** Required work **
Only the pictures stay out; every record is to be quoted exactly.

** Exercise materials **
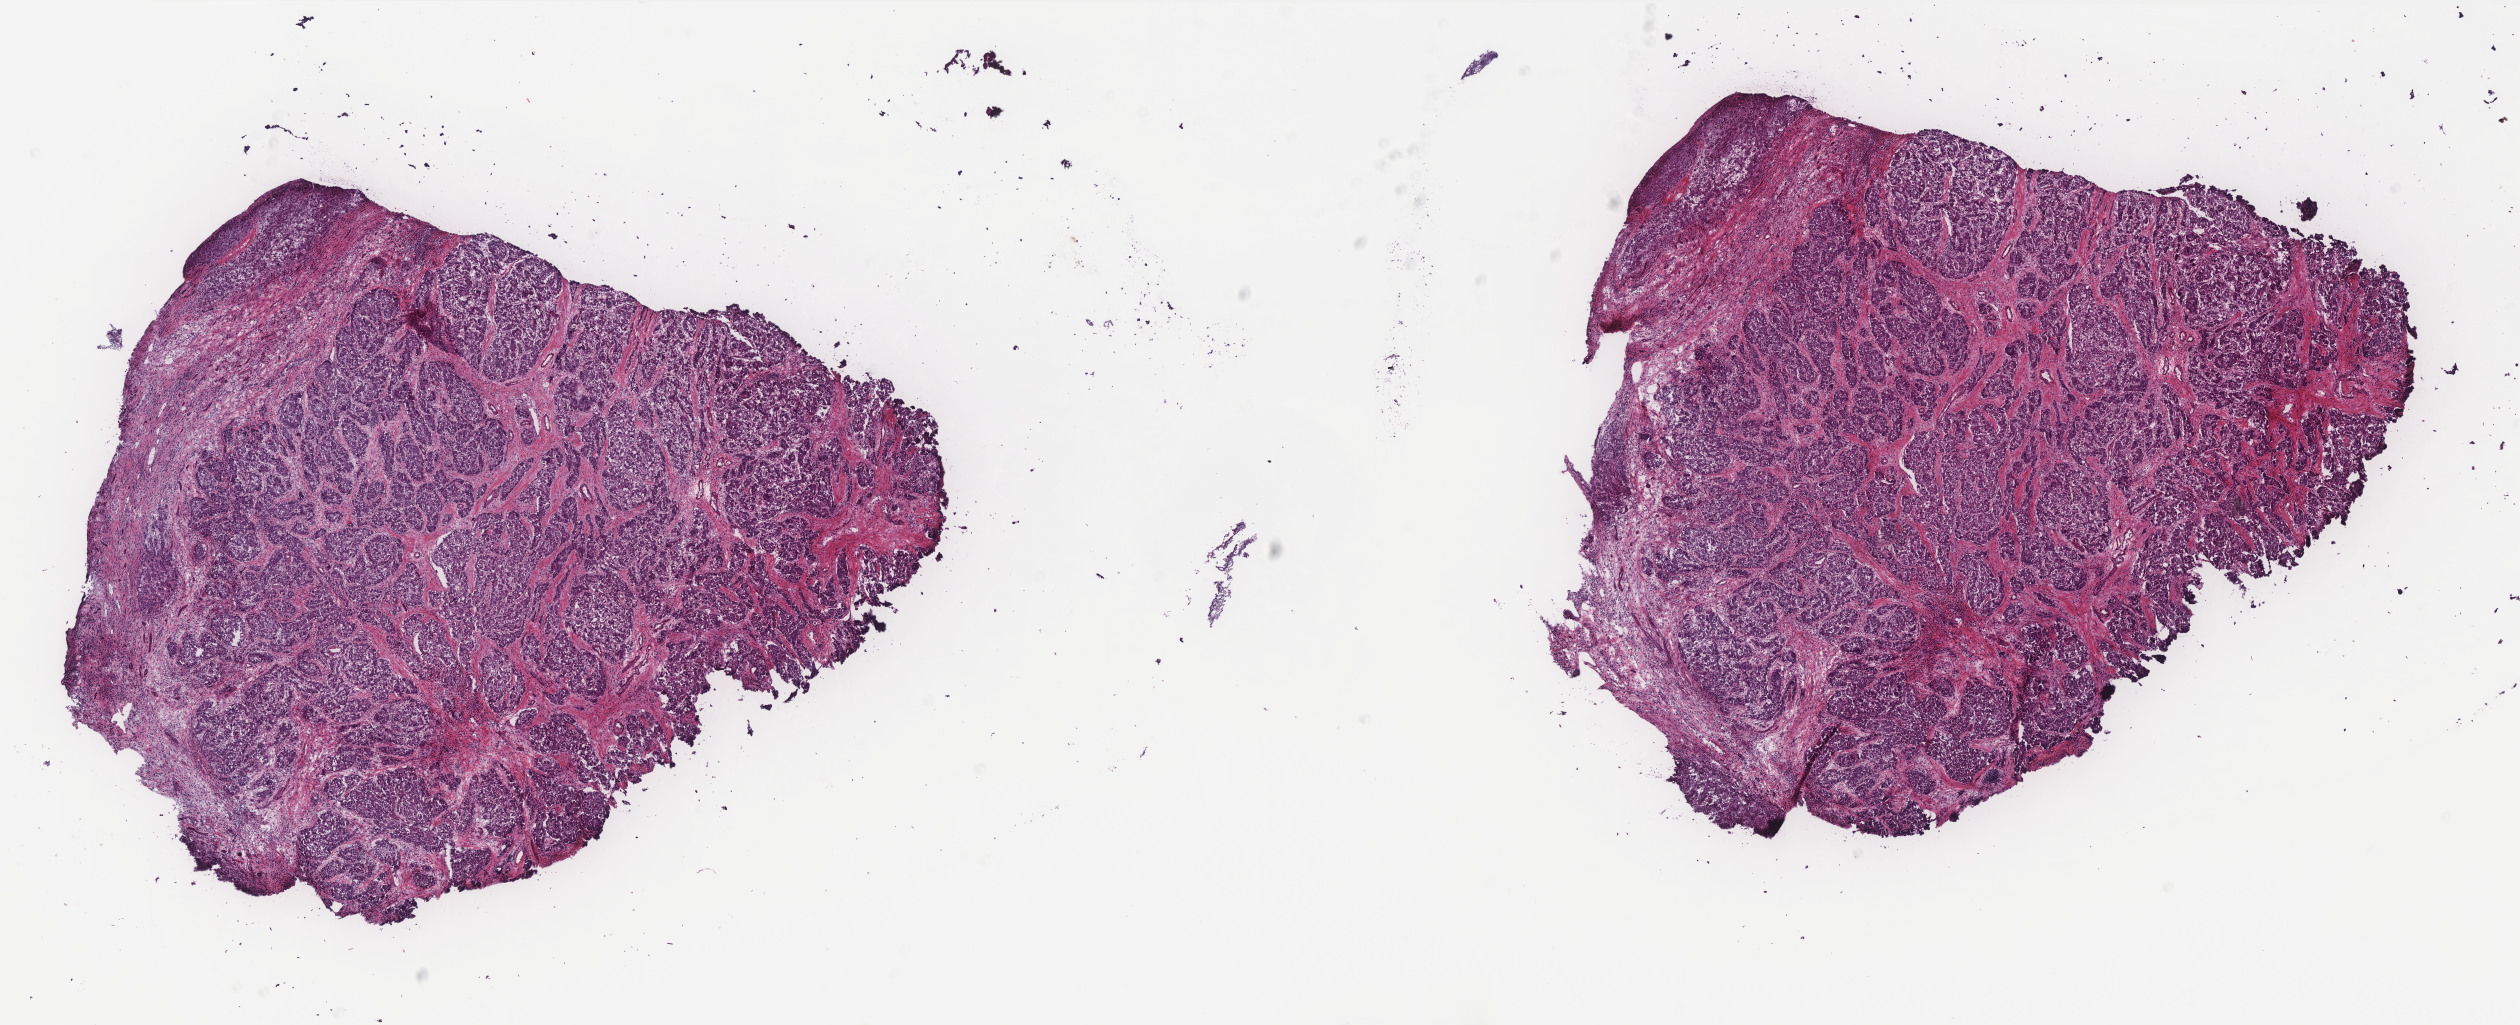
Digitized H&E tissue section (whole slide), shown as a low-resolution overview of the whole scanned area (about 20.2 x 8.2 mm, slide scanned at 40x); frozen section; primary tumour sample from the liver. Patient: male, age at initial diagnosis 46 years. Histologic grade: G2 (moderately differentiated). Pathologist review of this section (percent, as recorded): tumour cells 70%, tumour nuclei 70%, normal cells 0%, stromal cells 30%, necrosis 0%. Infiltration values recorded for this section: lymphocyte infiltration 5%, monocyte infiltration 0%, neutrophil infiltration 0%.
AJCC pathologic stage: I (6th edition). TNM: T1 N0 M0. Histologic diagnosis: Hepatocellular carcinoma, NOS.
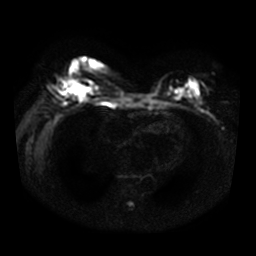
Breast MRI, one axial slice; slice 18 of 34 in the series (ordered by position); diffusion-weighted series; image 2 of 4 stored at this slice position (different b-values; order by instance number); 3 T; 256 × 256 image matrix. Female patient.
Annotated regions visible in this slice (outlined manually by an expert reader):
- tumour on diffusion-weighted imaging: box from (x=65, y=81) to (x=86, y=97) px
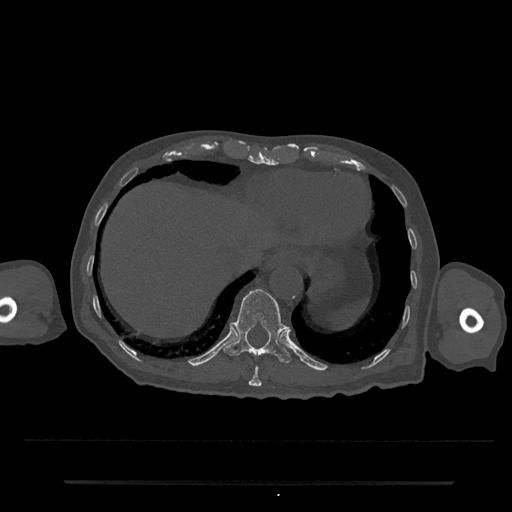
CT including the spine, one axial slice. Slice 265 of 797 in the series (ordered by position). Reconstruction kernel Br40s/3. 120 kVp. Bone window (W 1800 / L 400 HU). 0.5 mm slice thickness. 512 × 512 image matrix, field of view 427 × 427 mm. Male patient, age 74 years. From the clinical record (not read from this slice): primary cancer: prostate.
Annotated regions visible in this slice (semi-automatic segmentation, software-assisted and operator-edited):
- T10 vertebra: bounding box <248,366,262,387> (left, top, right, bottom; pixels)
- T11 vertebra: <224,289,291,363>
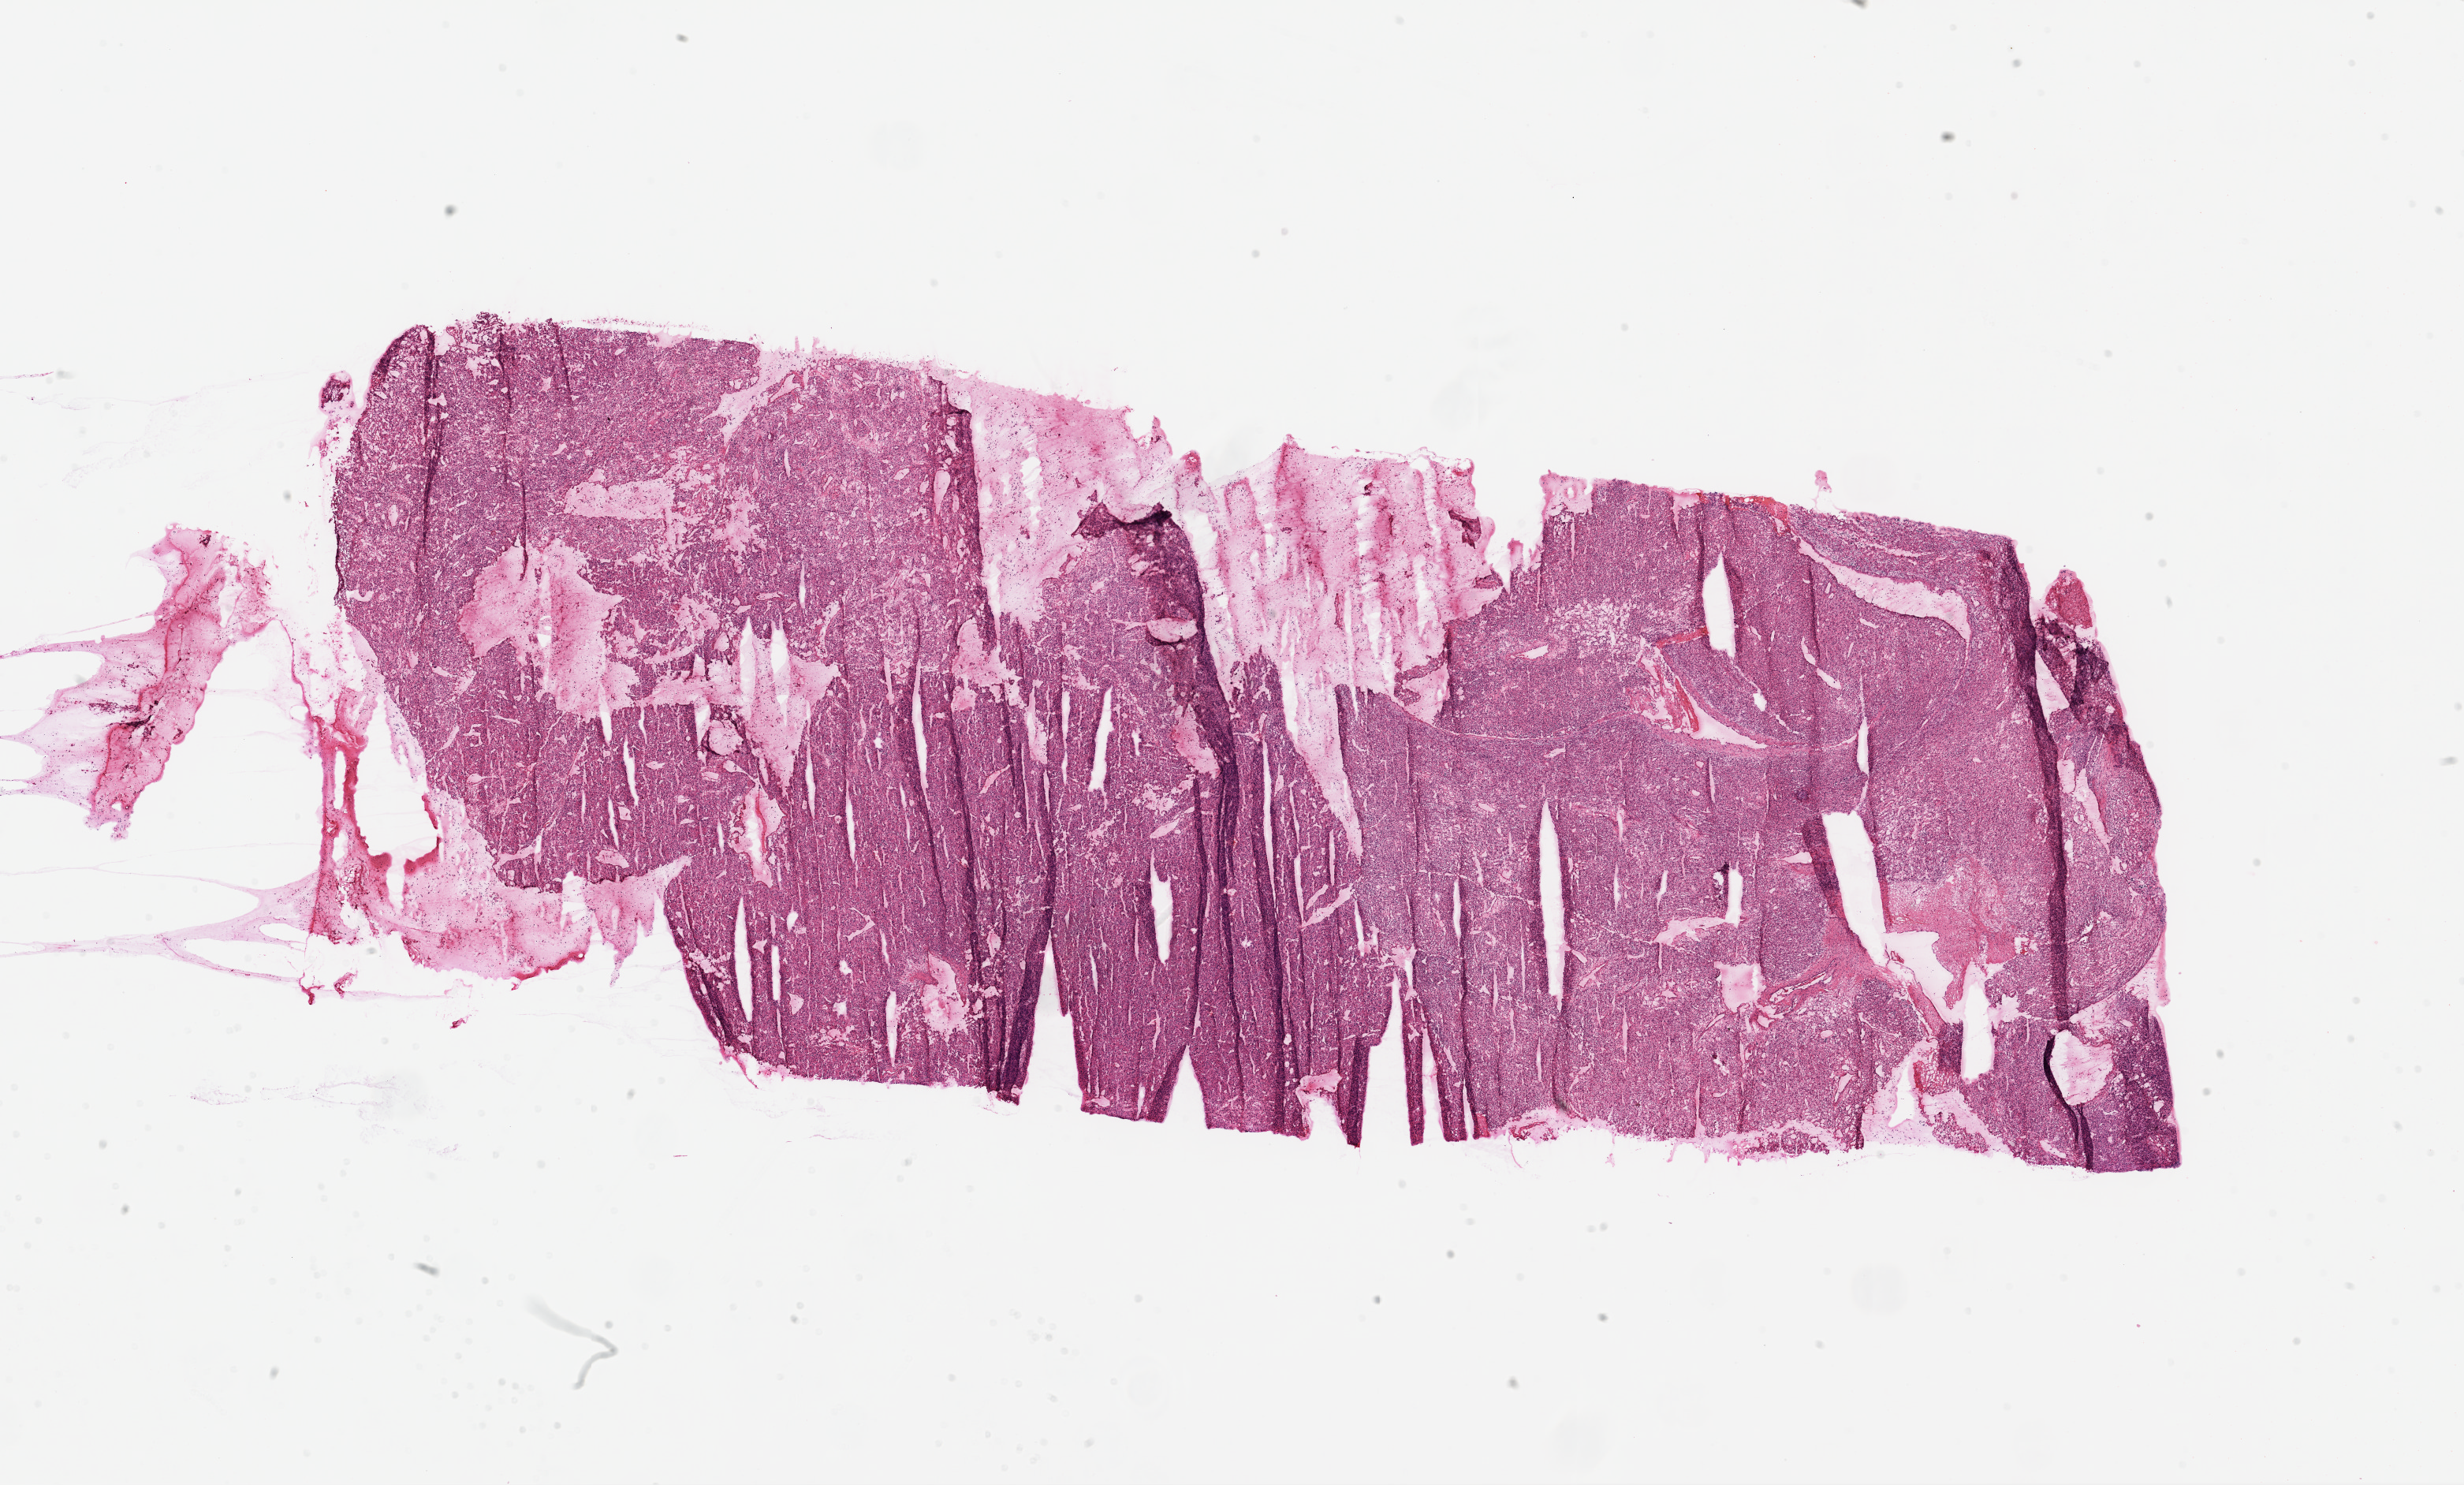
Hematoxylin and eosin (H&E) stained whole-slide image — low-resolution overview of the scanned area, about 25.1 x 15.1 mm. Frozen section. Kidney, primary tumour sample. Patient: female, age at initial diagnosis 48 years. Histologic grade: G3 (poorly differentiated). Pathologist review of this section (percent, as recorded): tumour cells 95%, tumour nuclei 85%, normal cells 0%, stromal cells 5%, necrosis 0%.
- AJCC pathologic stage: IV
- laterality: left
- diagnosis: Clear cell adenocarcinoma, NOS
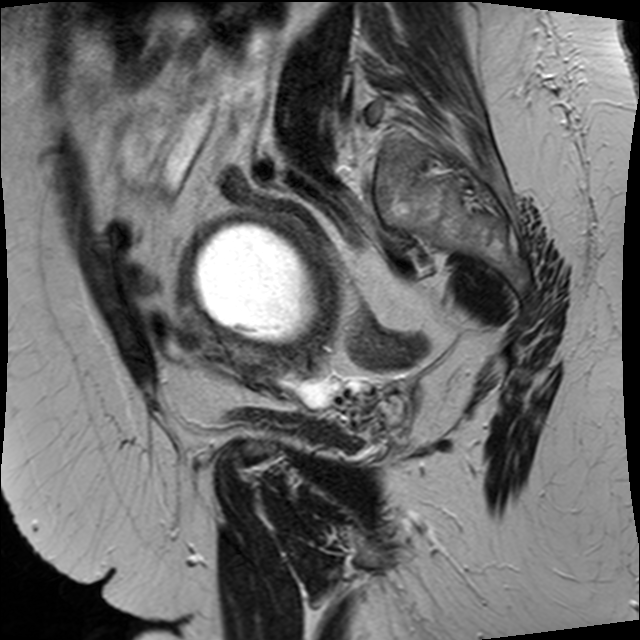
Pelvic MRI for cervical cancer, one sagittal slice. Slice 25 of 34 in the series (ordered by position). T2-weighted. 1.5 T. TE 89 ms, TR 3320 ms. 640 × 640 image matrix, field of view 260 × 260 mm. Patient: female, 50 years.
Annotated regions visible in this slice (expert manual segmentation):
- cervical tumour: bounding box (x1, y1, x2, y2) in pixels: (175, 212, 337, 362)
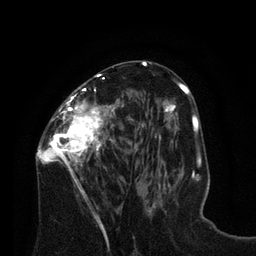
Breast MRI (dynamic contrast-enhanced), one axial slice. Slice 40 of 80 in the series (ordered by position). Cropped to one breast. Dynamic contrast-enhanced series, time point 2 of 8 at this slice position (early post-contrast). 3 T. TE 2.1 ms, TR 4.6 ms. 2 mm slice thickness. 256 × 256 image matrix, field of view 170 × 170 mm. Female patient.
Outlined on this slice (semi-automatically segmented with operator editing):
- enhancing-tissue mask used for the functional tumour volume (all voxels passing the contrast-enhancement thresholds inside the analysis volume; usually the tumour): bounding box (x1, y1, x2, y2) in pixels: (36, 73, 129, 198)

** Exercise result **
Digitized H&E tissue section (whole slide), shown as a low-resolution overview of the whole scanned area (about 20.2 x 8.2 mm, slide scanned at 40x); frozen section; primary tumour sample from the liver. Patient: male, age at initial diagnosis 46 years. Histologic grade: G2 (moderately differentiated). Pathologist review of this section (percent, as recorded): tumour cells 70%, tumour nuclei 70%, normal cells 0%, stromal cells 30%, necrosis 0%. Infiltration values recorded for this section: lymphocyte infiltration 5%, monocyte infiltration 0%, neutrophil infiltration 0%.
AJCC pathologic stage: I (6th edition). TNM: T1 N0 M0. Histologic diagnosis: Hepatocellular carcinoma, NOS.
Breast MRI, one axial slice; slice 18 of 34 in the series (ordered by position); diffusion-weighted series; image 2 of 4 stored at this slice position (different b-values; order by instance number); 3 T; 256 × 256 image matrix. Female patient.
Annotated regions visible in this slice (outlined manually by an expert reader):
- tumour on diffusion-weighted imaging: box from (x=65, y=81) to (x=86, y=97) px
CT including the spine, one axial slice. Slice 265 of 797 in the series (ordered by position). Reconstruction kernel Br40s/3. 120 kVp. Bone window (W 1800 / L 400 HU). 0.5 mm slice thickness. 512 × 512 image matrix, field of view 427 × 427 mm. Male patient, age 74 years. From the clinical record (not read from this slice): primary cancer: prostate.
Annotated regions visible in this slice (semi-automatic segmentation, software-assisted and operator-edited):
- T10 vertebra: bounding box <248,366,262,387> (left, top, right, bottom; pixels)
- T11 vertebra: <224,289,291,363>
Hematoxylin and eosin (H&E) stained whole-slide image — low-resolution overview of the scanned area, about 25.1 x 15.1 mm. Frozen section. Kidney, primary tumour sample. Patient: female, age at initial diagnosis 48 years. Histologic grade: G3 (poorly differentiated). Pathologist review of this section (percent, as recorded): tumour cells 95%, tumour nuclei 85%, normal cells 0%, stromal cells 5%, necrosis 0%.
- AJCC pathologic stage: IV
- laterality: left
- diagnosis: Clear cell adenocarcinoma, NOS
Pelvic MRI for cervical cancer, one sagittal slice. Slice 25 of 34 in the series (ordered by position). T2-weighted. 1.5 T. TE 89 ms, TR 3320 ms. 640 × 640 image matrix, field of view 260 × 260 mm. Patient: female, 50 years.
Annotated regions visible in this slice (expert manual segmentation):
- cervical tumour: bounding box (x1, y1, x2, y2) in pixels: (175, 212, 337, 362)
Breast MRI (dynamic contrast-enhanced), one axial slice. Slice 40 of 80 in the series (ordered by position). Cropped to one breast. Dynamic contrast-enhanced series, time point 2 of 8 at this slice position (early post-contrast). 3 T. TE 2.1 ms, TR 4.6 ms. 2 mm slice thickness. 256 × 256 image matrix, field of view 170 × 170 mm. Female patient.
Outlined on this slice (semi-automatically segmented with operator editing):
- enhancing-tissue mask used for the functional tumour volume (all voxels passing the contrast-enhancement thresholds inside the analysis volume; usually the tumour): bounding box (x1, y1, x2, y2) in pixels: (36, 73, 129, 198)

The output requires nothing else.